The fact is that celery seems to have been more abundantly grown and used in Italy and Sicily than in Greece. It might even have been typical of the plain where a city was founded in 651 BCE as the name of the city indicates: Selinus (now Selinunte) recalling the Greek name of celery, selinon. The figure on the obverse of Selinus coins (Illustration 4) seems to represent celery.

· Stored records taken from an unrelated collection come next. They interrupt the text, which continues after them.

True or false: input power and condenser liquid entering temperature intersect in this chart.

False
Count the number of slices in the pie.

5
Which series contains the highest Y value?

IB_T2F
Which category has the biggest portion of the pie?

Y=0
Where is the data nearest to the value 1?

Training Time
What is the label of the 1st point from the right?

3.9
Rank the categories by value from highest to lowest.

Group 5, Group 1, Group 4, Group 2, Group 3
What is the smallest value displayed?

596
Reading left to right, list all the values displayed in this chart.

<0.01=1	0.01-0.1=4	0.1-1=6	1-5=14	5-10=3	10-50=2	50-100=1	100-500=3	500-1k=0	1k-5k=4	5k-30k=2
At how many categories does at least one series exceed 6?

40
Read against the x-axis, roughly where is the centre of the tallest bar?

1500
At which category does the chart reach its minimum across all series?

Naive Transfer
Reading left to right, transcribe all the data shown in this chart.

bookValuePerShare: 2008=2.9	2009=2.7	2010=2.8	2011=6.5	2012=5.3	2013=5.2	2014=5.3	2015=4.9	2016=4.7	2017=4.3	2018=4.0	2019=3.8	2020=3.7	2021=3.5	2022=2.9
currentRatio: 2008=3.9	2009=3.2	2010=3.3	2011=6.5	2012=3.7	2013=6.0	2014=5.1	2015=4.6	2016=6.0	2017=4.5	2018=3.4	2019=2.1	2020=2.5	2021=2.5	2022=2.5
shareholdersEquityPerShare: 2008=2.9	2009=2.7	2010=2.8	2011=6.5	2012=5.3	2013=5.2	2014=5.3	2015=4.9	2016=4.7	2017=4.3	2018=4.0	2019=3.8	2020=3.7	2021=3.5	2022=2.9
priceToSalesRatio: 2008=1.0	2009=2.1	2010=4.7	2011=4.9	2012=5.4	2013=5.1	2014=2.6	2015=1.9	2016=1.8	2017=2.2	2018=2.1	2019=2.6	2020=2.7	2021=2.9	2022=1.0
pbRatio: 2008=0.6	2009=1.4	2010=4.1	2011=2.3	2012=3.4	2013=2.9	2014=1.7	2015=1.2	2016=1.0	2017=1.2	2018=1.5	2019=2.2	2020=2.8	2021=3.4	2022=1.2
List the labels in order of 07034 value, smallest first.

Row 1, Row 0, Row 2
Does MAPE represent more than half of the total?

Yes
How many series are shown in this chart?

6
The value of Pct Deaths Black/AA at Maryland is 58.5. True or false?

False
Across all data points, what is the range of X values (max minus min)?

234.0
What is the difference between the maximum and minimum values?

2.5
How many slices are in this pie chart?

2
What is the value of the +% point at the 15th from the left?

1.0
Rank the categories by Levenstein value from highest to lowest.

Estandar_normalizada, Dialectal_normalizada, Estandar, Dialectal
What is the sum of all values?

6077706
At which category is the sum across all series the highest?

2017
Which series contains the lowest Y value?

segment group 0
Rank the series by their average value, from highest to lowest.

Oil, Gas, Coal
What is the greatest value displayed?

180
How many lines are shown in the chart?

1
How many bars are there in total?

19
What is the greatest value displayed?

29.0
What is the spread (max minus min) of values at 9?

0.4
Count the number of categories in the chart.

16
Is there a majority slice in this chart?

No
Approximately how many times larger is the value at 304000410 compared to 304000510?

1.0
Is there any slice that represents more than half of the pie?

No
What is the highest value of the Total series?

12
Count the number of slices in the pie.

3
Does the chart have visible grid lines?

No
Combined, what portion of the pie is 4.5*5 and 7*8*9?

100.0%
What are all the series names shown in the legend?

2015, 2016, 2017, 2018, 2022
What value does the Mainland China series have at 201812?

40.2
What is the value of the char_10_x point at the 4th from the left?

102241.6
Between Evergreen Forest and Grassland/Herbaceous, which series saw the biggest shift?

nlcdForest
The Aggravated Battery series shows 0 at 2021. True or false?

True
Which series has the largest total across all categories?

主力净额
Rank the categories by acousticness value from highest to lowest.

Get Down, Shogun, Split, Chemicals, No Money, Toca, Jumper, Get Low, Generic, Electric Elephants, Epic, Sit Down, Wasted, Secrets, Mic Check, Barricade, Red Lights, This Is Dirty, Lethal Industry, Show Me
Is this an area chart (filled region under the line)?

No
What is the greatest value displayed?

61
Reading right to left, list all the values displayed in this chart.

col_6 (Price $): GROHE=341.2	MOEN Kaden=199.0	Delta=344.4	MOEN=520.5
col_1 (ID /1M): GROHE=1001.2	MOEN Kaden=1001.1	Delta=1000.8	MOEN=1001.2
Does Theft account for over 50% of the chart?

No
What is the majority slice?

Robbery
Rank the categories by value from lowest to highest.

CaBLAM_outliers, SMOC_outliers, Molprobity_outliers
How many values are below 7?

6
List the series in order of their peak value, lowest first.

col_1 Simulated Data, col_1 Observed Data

Returning to Timoleon’s troops, according to the historian Plutarch (before 50 CE-after 120 CE) reporting the Sicilian event, after his soldiers panicked at the view of asses carrying celery, Timoleon crowned himself with the plant, as commanders and soldiers did also after him. And they won the battle against the Carthaginians.
 
Nevertheless, celery seems to have gained a different reputation, passing from a symbol of victory to one of death. As early as the 3rd century BCE, the Greek historian Duris (ca. 320-ca. 260 BCE) associates the crown of celery with death, as does also—though much later—the Latin naturalist Pliny (23/4-79 CE) in his vast compilation Historia Naturalis (Natural History). For him, celery was typical of funeral banquets.
 
This inversion of value is further confirmed in the Book of Dream Interpretation (Oneirocriticon) by the Greek writer Artemidoros of Ephesus (mid/late 2nd cent. CE). Here is what Artemidoros wrote about a vision of a crown of celery in a dream (Book I, chapter 77):

A garland of celery signifies death to the sick and generally to people who suffer from dropsy because it is cold and moist and because such crown is awarded as a prize at a funeral game. For the athletes it is good, and for the other people it is inappropriate.

 
The key for this change in the perception of celery might be found in the conversations between banqueters reported—or artistically staged in writing—by Plutarch. In one of these conversations, the banqueters talked about the crown earned by the winners at the Isthmian games. At the time of his conversation—fictitious or real, it does not matter—the crown earned by the winners was made of pine instead of celery:
           

… the pine was the traditional garland at these games, and the crown of celery was imported
more recently from Nemea …although the celery prevailed as a fitting sacred symbol and caused the pine to be forgotten, nevertheless in the course of time the pine recovered its original prerogative, to flourish now in high honor …
Plutarch, Quaestiones convivales (Table Talk), 2.5.

 
As an evergreen plant, pine was a symbol of immortality and was planted in the cemeteries in Antiquity. This symbolism might have been transferred to celery when it substituted pine for the crowns of the winners in the Isthmian games, in a projection back-in-time of the value of pine to celery, resulting in confusing the interpretation of celery, both in ancient times and moder scholarship.